Abstract

The bimodality of the age-incidence curve of Hodgkin lymphoma (HL) has been ascribed to the existence of subgroups with distinct etiologies. Frailty models can be usefully applied to age-incidence curves of cancer to aid the understanding of biological phenomena in these instances. The models imply that for a given disease, a minority of individuals are at high risk, compared with the low-risk majority. Frailty modeling is applied to interpret HL incidence on the basis of population-based cancer registry data from the five Nordic countries for the period 1993 to 2007. There were a total of 8,045 incident cases and 362,843,875 person-years at risk in the study period.
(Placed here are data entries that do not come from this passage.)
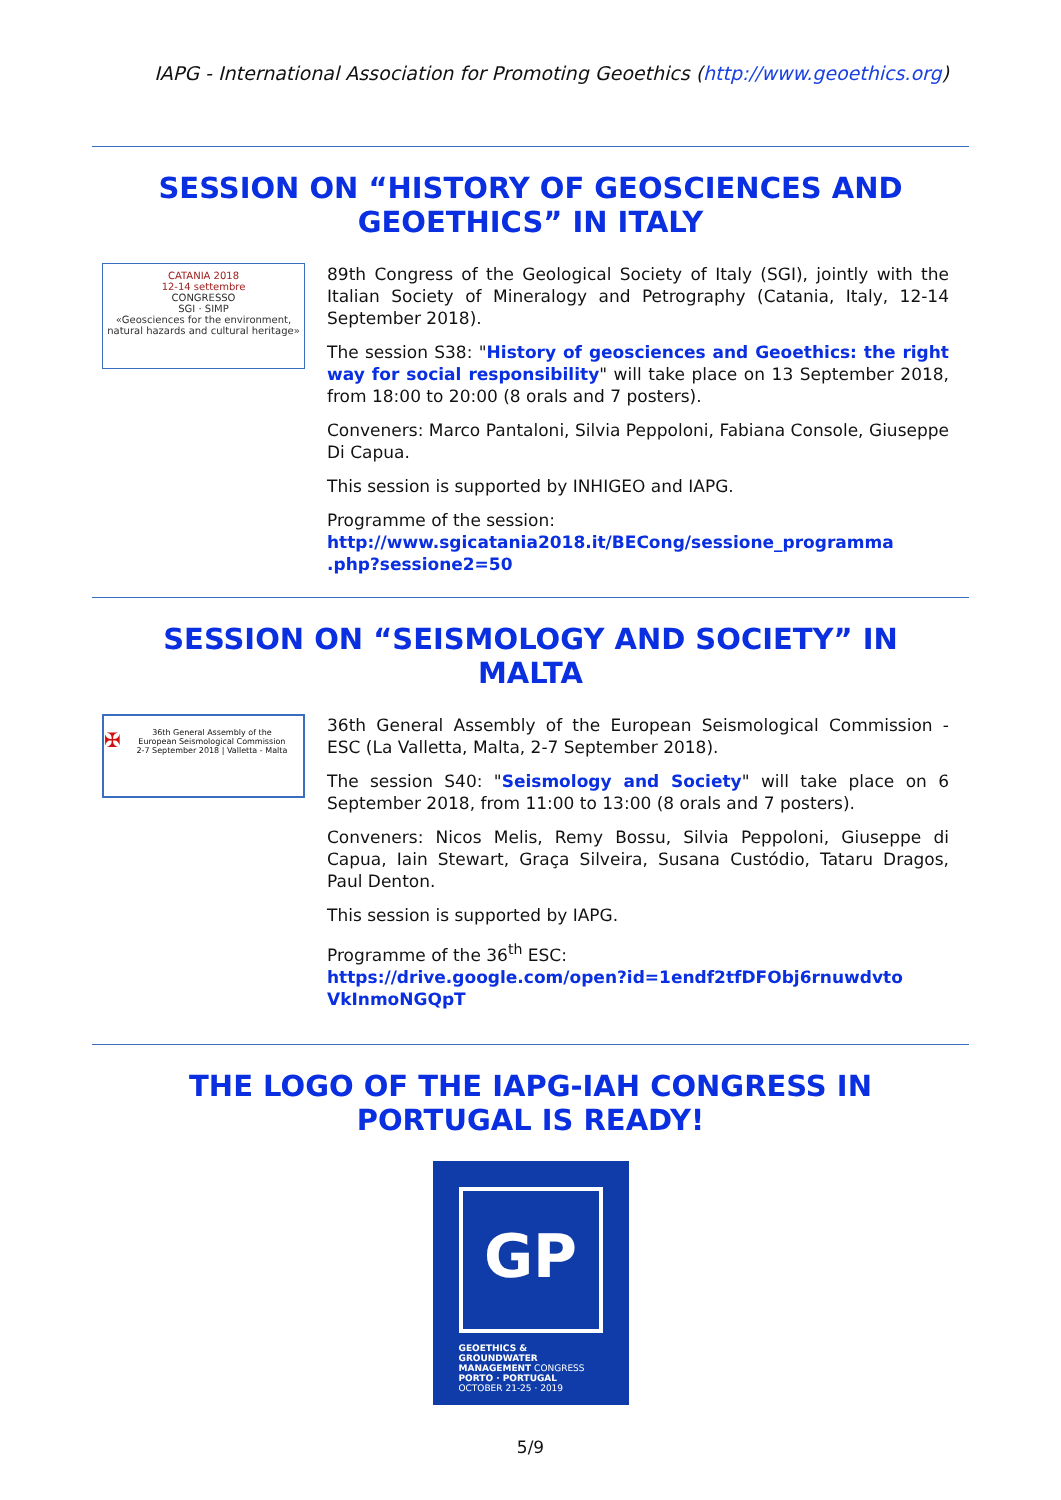IAPG - International Association for Promoting Geoethics (http://www.geoethics.org)
SESSION ON “HISTORY OF GEOSCIENCES AND GEOETHICS” IN ITALY
CATANIA 2018
12-14 settembre
CONGRESSO
SGI · SIMP
«Geosciences for the environment, natural hazards and cultural heritage»
89th Congress of the Geological Society of Italy (SGI), jointly with the Italian Society of Mineralogy and Petrography (Catania, Italy, 12-14 September 2018).
The session S38: "History of geosciences and Geoethics: the right way for social responsibility" will take place on 13 September 2018, from 18:00 to 20:00 (8 orals and 7 posters).
Conveners: Marco Pantaloni, Silvia Peppoloni, Fabiana Console, Giuseppe Di Capua.
This session is supported by INHIGEO and IAPG.
Programme of the session:
http://www.sgicatania2018.it/BECong/sessione_programma .php?sessione2=50
SESSION ON “SEISMOLOGY AND SOCIETY” IN MALTA
✠ 36th General Assembly of the
European Seismological Commission
2-7 September 2018 | Valletta - Malta
36th General Assembly of the European Seismological Commission - ESC (La Valletta, Malta, 2-7 September 2018).
The session S40: "Seismology and Society" will take place on 6 September 2018, from 11:00 to 13:00 (8 orals and 7 posters).
Conveners: Nicos Melis, Remy Bossu, Silvia Peppoloni, Giuseppe di Capua, Iain Stewart, Graça Silveira, Susana Custódio, Tataru Dragos, Paul Denton.
This session is supported by IAPG.
Programme of the 36<sup>th</sup> ESC:
https://drive.google.com/open?id=1endf2tfDFObj6rnuwdvto VkInmoNGQpT
THE LOGO OF THE IAPG-IAH CONGRESS IN PORTUGAL IS READY!
GP
GEOETHICS & GROUNDWATER MANAGEMENT CONGRESS
PORTO · PORTUGAL
OCTOBER 21-25 · 2019
5/9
A bimodal frailty analysis provides a reasonable fit to the age-incidence curves, employing 2 prototype models, which differ by having the sex covariate included in the frailty component (model 1) or in the baseline Weibull hazard (model 2). Model 2 seemed to fit better with our current understanding of HL than model 1 for the male-to-female ratio, number of rate-limiting steps in the carcinogenic process, and proportion of susceptibles; whereas model 1 performed better related to the heterogeneity in HL among elderly males. The present analysis shows that HL age-incidence data are consistent with a bimodal frailty model, indicating that heterogeneity in cancer susceptibility may give rise to bimodality at the population level, although the individual risk remains simple and monotonically increasing by age. Frailty modeling adds to the existing body of knowledge on the heterogeneity in risk of acquiring HL.